Tuning a single query will seldom fix all the performance issues on a system. Initially, you’re likely to identify common problems across a large set of your queries. Addressing all these issues will help to clear a large percentage of your performance problems. At which point, before proceeding with simply trying to tune every query, you should establish best practices for query performance. One system I worked on in the past had a requirement that every query had to meet a three-second minimum operation. Happily, most of the queries were well below this. A few exceptions were allowed above it. Having set the minimum allowed us to focus our work on the worst offenders. This example is not a rule you should necessarily follow. It’s just meant to convey how you can establish a minimum that’s easy enough to clear. Once every query is running this fast, your system may need more help, and a new minimum can be established.

All of this is just meant to emphasize the repetitive nature of query tuning. As the number of people using your system grows, you may see new needs for performance tuning. When the data stored within the database expands, additional query degradation can occur. As the data simply changes over time, you can see similar changes to the behavior of the queries. All of this will lead you to need to do additional query performance tuning. Figure 1-1 shows the general nature of the process over time using decision points based on your performance metrics and the monitoring of your system.

A flowchart begins with setting a performance target for the application and analysis of it, identifying bottlenecks, ensuring proper configuration of various components, identifying the costliest query associated with the bottleneck, and optimizing it.

Records supplied:
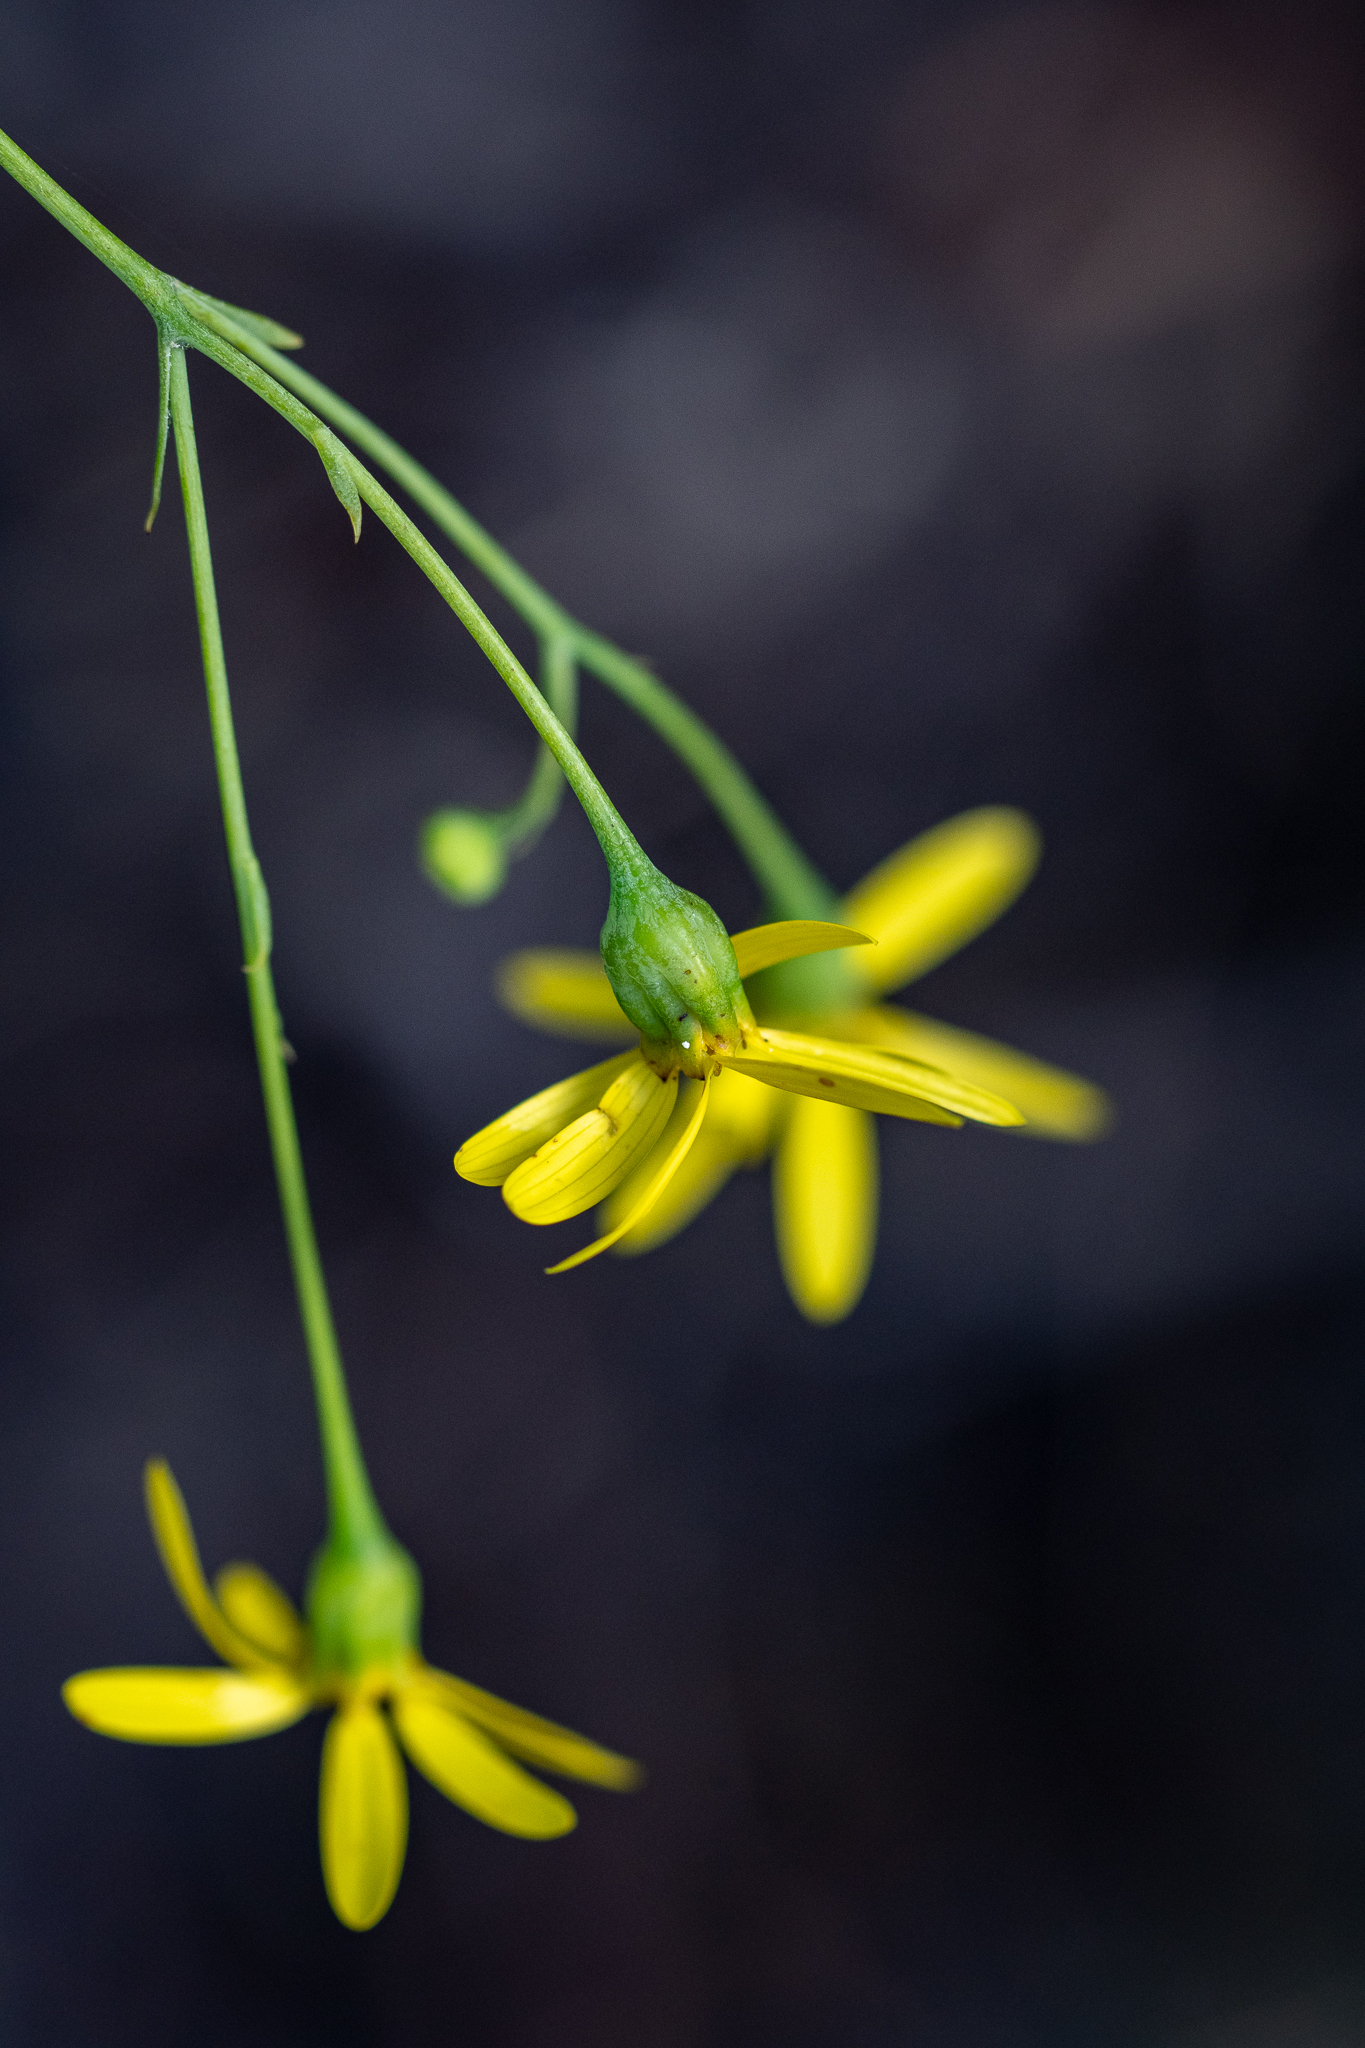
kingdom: Plantae
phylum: Tracheophyta
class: Magnoliopsida
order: Asterales
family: Asteraceae
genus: Othonna
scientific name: Othonna quinquedentata
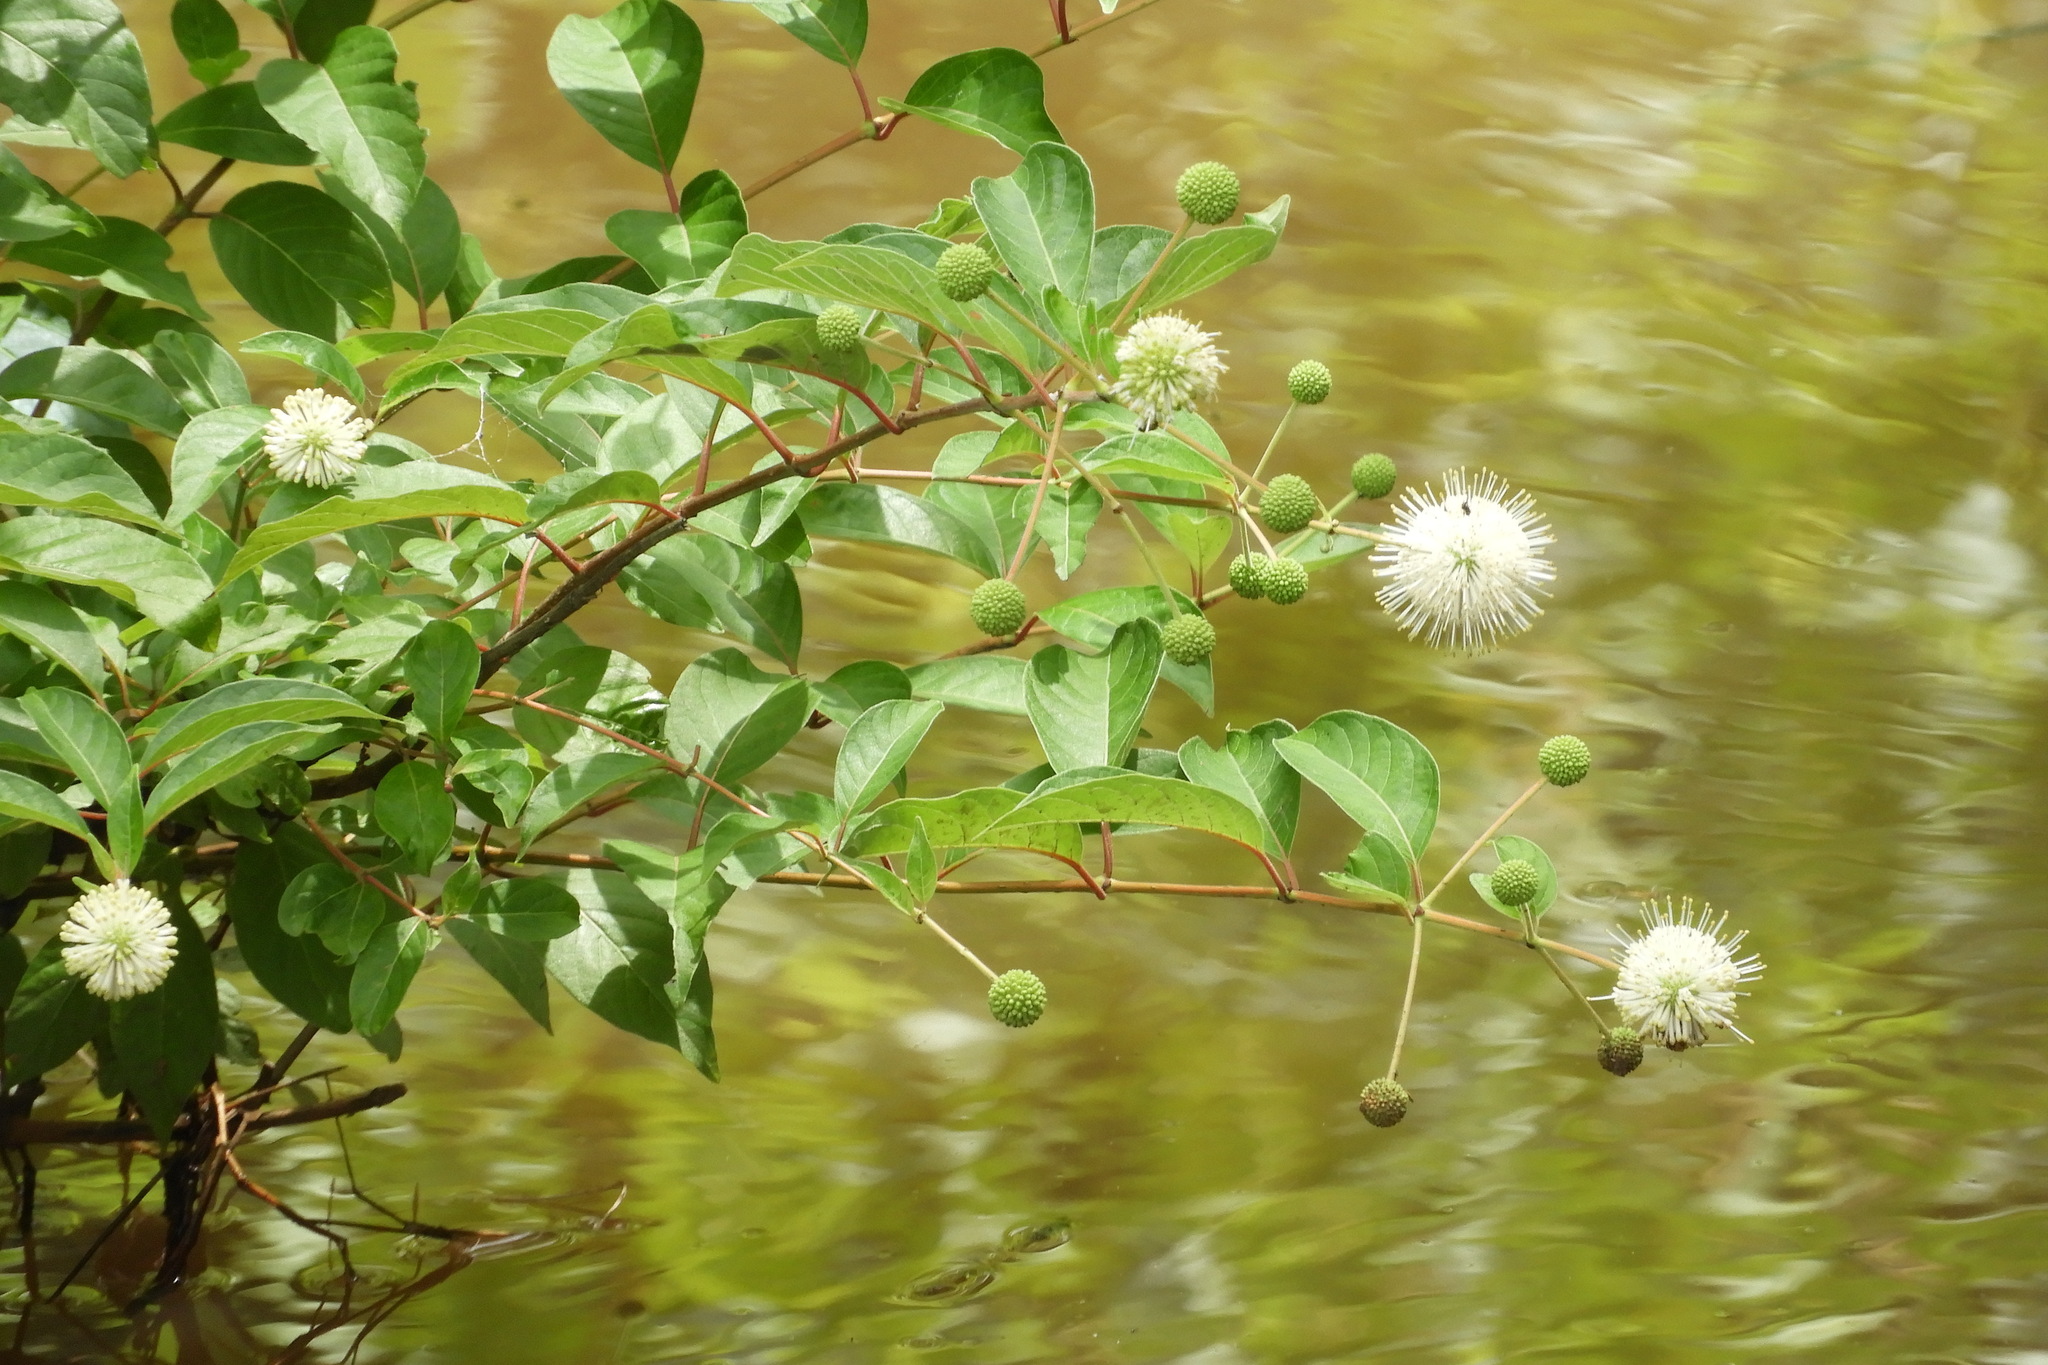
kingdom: Plantae
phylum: Tracheophyta
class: Magnoliopsida
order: Gentianales
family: Rubiaceae
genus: Cephalanthus
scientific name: Cephalanthus occidentalis
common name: Button-willow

Directions:
1. Print, word for word, the part of the passage on query tuning that opens with the words containing "A flowchart begins" and closes with "and optimizing it.".
2. For each statement, say yes or no to whether it agrees with the passage on query tuning, and quote the words of the passage that decide it: (a) the three-second minimum is a rule every system should follow; (b) growth in the data stored in the database can cause further query degradation; (c) on the system described, no query was allowed to exceed the three-second minimum.

Responses to the exercise:
1.
A flowchart begins with setting a performance target for the application and analysis of it, identifying bottlenecks, ensuring proper configuration of various components, identifying the costliest query associated with the bottleneck, and optimizing it.

2.
(a) No: "This example is not a rule you should necessarily follow."
(b) Yes: "When the data stored within the database expands, additional query degradation can occur."
(c) No: "A few exceptions were allowed above it."